Pogoda popsuła się. Siąpiło i gęstniała mgła. Zdecydowaliśmy się zejść jak się da. Nie połapałam się od razu, że zejdziemy do bocznej dolinki, a może szerokiego żlebu opadającego wprawdzie ostatecznie do tej samej rzeki, nad którą powinniśmy byli iść, ale nie miałam pojęcia jak. To strome, podobne do Tatr góry. Bałam się, że spotkamy po drodze jakiś próg, rzekę nie do przebycia czy inną trudną do pokonania przeszkodę, ale jedynym przykrym miejscem okazał się trawers już rozmarzniętego jeziora, może nie grożący lawiną, ale sugestywnie obiecujący chłodną kąpiel (w wodzie z lodem).
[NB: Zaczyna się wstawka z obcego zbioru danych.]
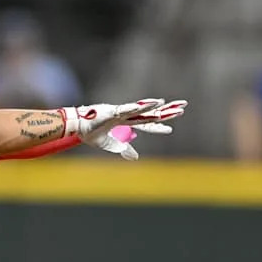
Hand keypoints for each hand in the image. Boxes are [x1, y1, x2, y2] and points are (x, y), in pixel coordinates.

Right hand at [60, 99, 187, 159]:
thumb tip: (135, 157)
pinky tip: (149, 104)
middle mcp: (126, 115)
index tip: (170, 129)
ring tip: (169, 105)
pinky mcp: (113, 112)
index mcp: (125, 122)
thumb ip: (123, 149)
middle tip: (183, 106)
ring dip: (155, 107)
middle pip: (150, 113)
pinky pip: (128, 109)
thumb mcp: (110, 145)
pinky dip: (138, 107)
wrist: (77, 128)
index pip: (146, 124)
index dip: (158, 126)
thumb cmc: (91, 134)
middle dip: (167, 110)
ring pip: (142, 110)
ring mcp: (121, 112)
W dole trafiliśmy na szlak, ale nie było tam lepiej. Zwały miękkiego śniegu, poroztapiane już częściowo stawy, spienione rzeki, strome trawersy. Nawet o dziwo błoto. Do tego deszcz i czasem mgła. Udało nam się to wszystko obejść na chwilkę przed wielką ulewą. Zanim lunęło wpadliśmy biegiem pod błękitny dach schroniska. Było na wpół zasypane. Jose zdjął plecak wciągnął pelerynę, obszedł budynek w kółko i nic nie znalazł. Ja siedziałam w tym czasie pod dachem w zacisznym kąciku osłonięta przez ogromną zaspę. W zasadzie to można by tam było spać, sypialiśmy już w gorszych miejscach… Nie spodziewałam się po tym schronisku nic dobrego. Byłam tu kiedyś, cena wynosiła z 50 Euro (nie chcieli sprzedać noclegu bez jedzenia) więc poszłam dalej. Stare dzieje, myśląc o tym i gapiąc się na deszcz zauważyłam coś, co mi nie pasowało… A czemuż to ktoś zostawił na wierzchu drabinę? Jose pobiegł sprawdzić nie czekając aż przestanie padać. Rzeczywiście wzorem alpejskich schronisk zostawiono nam salę zimową na piętrze. Być może ze względu na śnieg. W zasadzie wystarczyło żeby przez okno weszła tylko jedna osoba, sala miała schody i wyjście na dwór z napisem „zamknij po sobie i wyjdź tę samą drogą”. Odkryliśmy to jednak dopiero później.
En Beys to wygodne, duże schronisko. Materace, koce, kominek, duży stół. Był też telefon alarmowy. Nie było skarbonki, którą coraz częściej spotykamy w schroniskach CAF.